Dal libro di Ernesto Prudente “Vocabolario illustrato del dialetto parlato dei pescatori e dai marinai ponziani”

Mbrucchièlle – burchiello s.f. Bastimento a vivaio per il trasporto delle aragoste e dei capitoni vivi.

Il vero burchiello è una piccola barca fluviale per il trasporto di passeggeri e merci. E’ da ritenere che il travaso del suo nome, dal fiume al mare, vada ricercato nella sua fattura che gli consente navigazioni tranquille anche con il mare grosso.

Questo tipo di imbarcazione, come mi raccontava Geppino Vitiello, il cosiddetto Geppino dell’Ave Maria, uno dei più noti marinai della marineria ponziana del secolo scorso, è stata rubata agli spagnoli.
Raffaele Vitiello fu il primo ponzese, che all’inizio del ventesimo secolo, si trasferi in Sardegna per la pesca delle aragoste.
Quando ne accumulava una certa quantità le portava a Genova o a Marsiglia. Le sistemava, in ceste avvolte in foglie di canne, in un cesto che copriva con un telo di iuta che veniva continuamente bagnato. Solo così le aragoste riuscivano a sopravvivere per qualche giorno fuori dall’acqua. Come arrivava a destinazione metteva le aragoste in vasche contenenti acqua di mare. Ma nonostante tutti gli accorgimenti, la mortalità era sempre rilevante. Sul mercato di Marsiglia arrivavano aragoste anche dalla Spagna. Il sistema di trasporto era, all’inizio, identico.

::::

> Compito assegnato: Ricopia il brano dell'estratto sul burchiello che va da "Questo tipo di" fino a "pesca delle aragoste." incluso.

> Materiale fornito:

::::

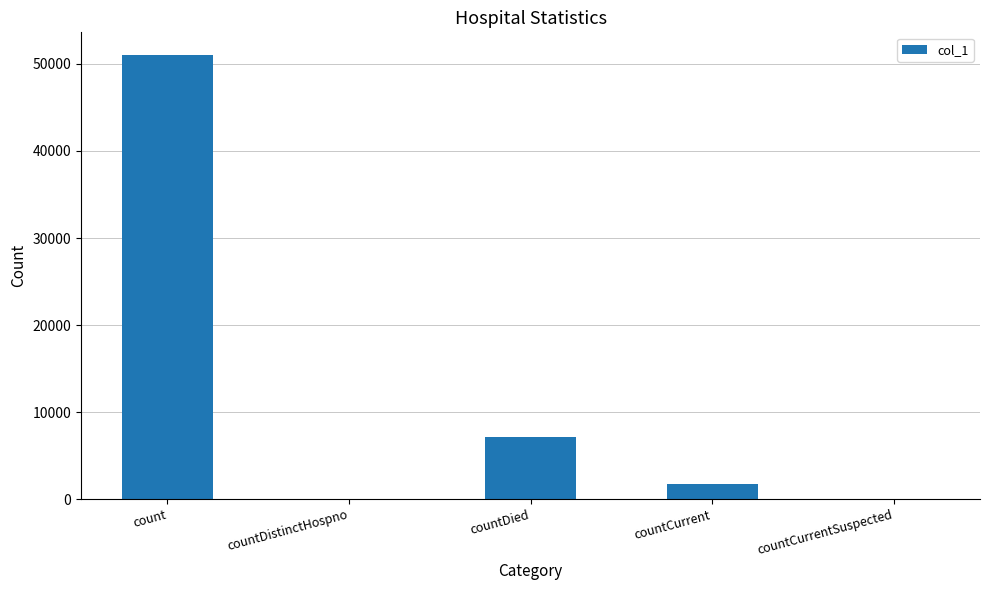

What is the maximum value shown in the chart?

51079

::::

> Soluzione:
Questo tipo di imbarcazione, come mi raccontava Geppino Vitiello, il cosiddetto Geppino dell’Ave Maria, uno dei più noti marinai della marineria ponziana del secolo scorso, è stata rubata agli spagnoli.
Raffaele Vitiello fu il primo ponzese, che all’inizio del ventesimo secolo, si trasferi in Sardegna per la pesca delle aragoste.